# azreal blue vs cornflower



## ilovexnerdsx (Jan 13, 2007)

ive been wanting cornflower, but my counter doesnt carry it. ive been debating ordering it but i have azreal blue and first i want to see how different they are. 

TIA!


----------



## yumin1988 (Jan 14, 2007)

Erm... I think these 2 are different in terms of colour.

Cornpepper is silvery purple in colour whereas azreal blue is more of a silverish blue. 

Erm... I think these 2 are different in terms of colour.

Cornpepper is silvery purple in colour whereas azreal blue is more of a silverish blue. 

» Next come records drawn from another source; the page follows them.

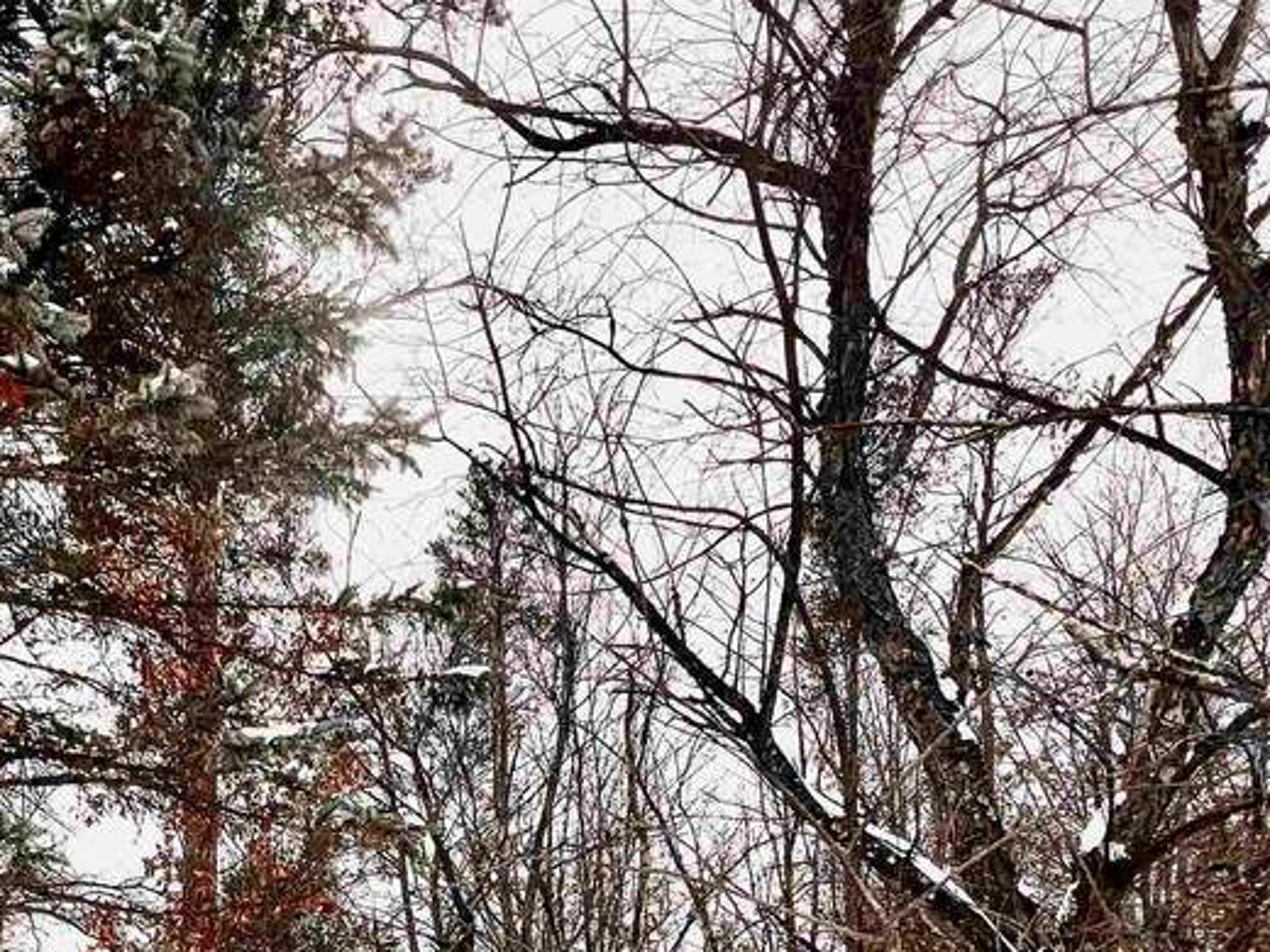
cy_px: 1008
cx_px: 212
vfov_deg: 37.9
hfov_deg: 52.3
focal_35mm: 32
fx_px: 1174
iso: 32
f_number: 1.8
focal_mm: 1.57
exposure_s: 1/351
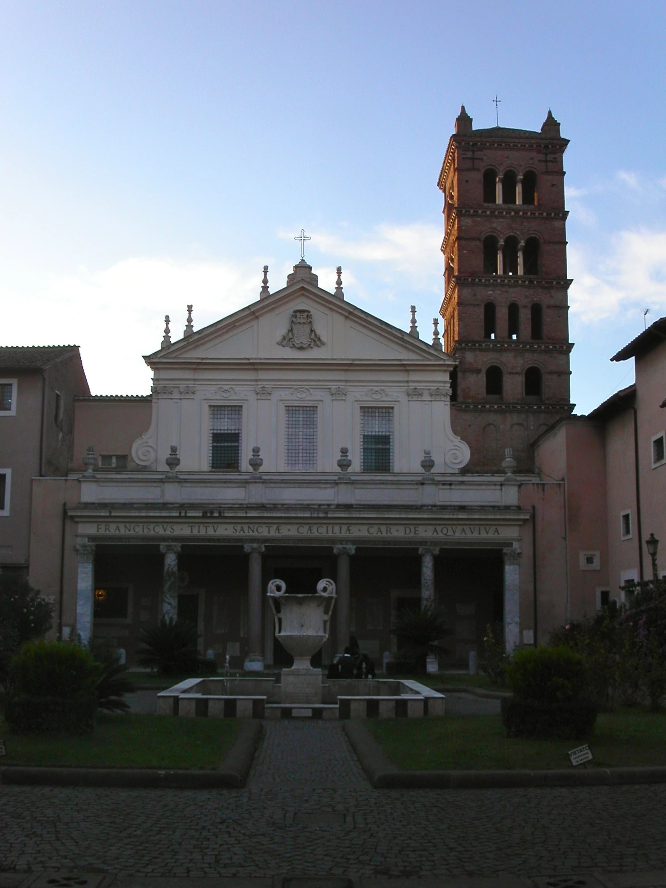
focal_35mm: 38
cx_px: 333
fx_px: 975
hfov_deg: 37.7
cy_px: 444
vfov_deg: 49.0
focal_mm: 7.8
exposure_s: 1/125
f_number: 8
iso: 100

   Cornpepper on left and azreal blue on right on a NC30 

Hope this helps...


----------



## pumpkincat210 (Jan 14, 2007)

Cornflower is more purply and of a totally different texture than azrael blue.   Cornflower has a chunkier consistency, like rose.   Azrael Blue is like violet, vanilla, tan.   They are not the same color AT ALL.  Azrael Blue is a very pale blue.  In some fotds on my computer it almost looks silver.


----------



## ilovexnerdsx (Jan 14, 2007)

thank you ladies so much! i definitely will be ordering cornflower asap, it looks so pretty.


----------



## yumin1988 (Jan 17, 2007)

my pleasure~~!


----------



## tabegohan (Jan 27, 2007)

azreal blue is quite pretty actually! thank you for sharing this


----------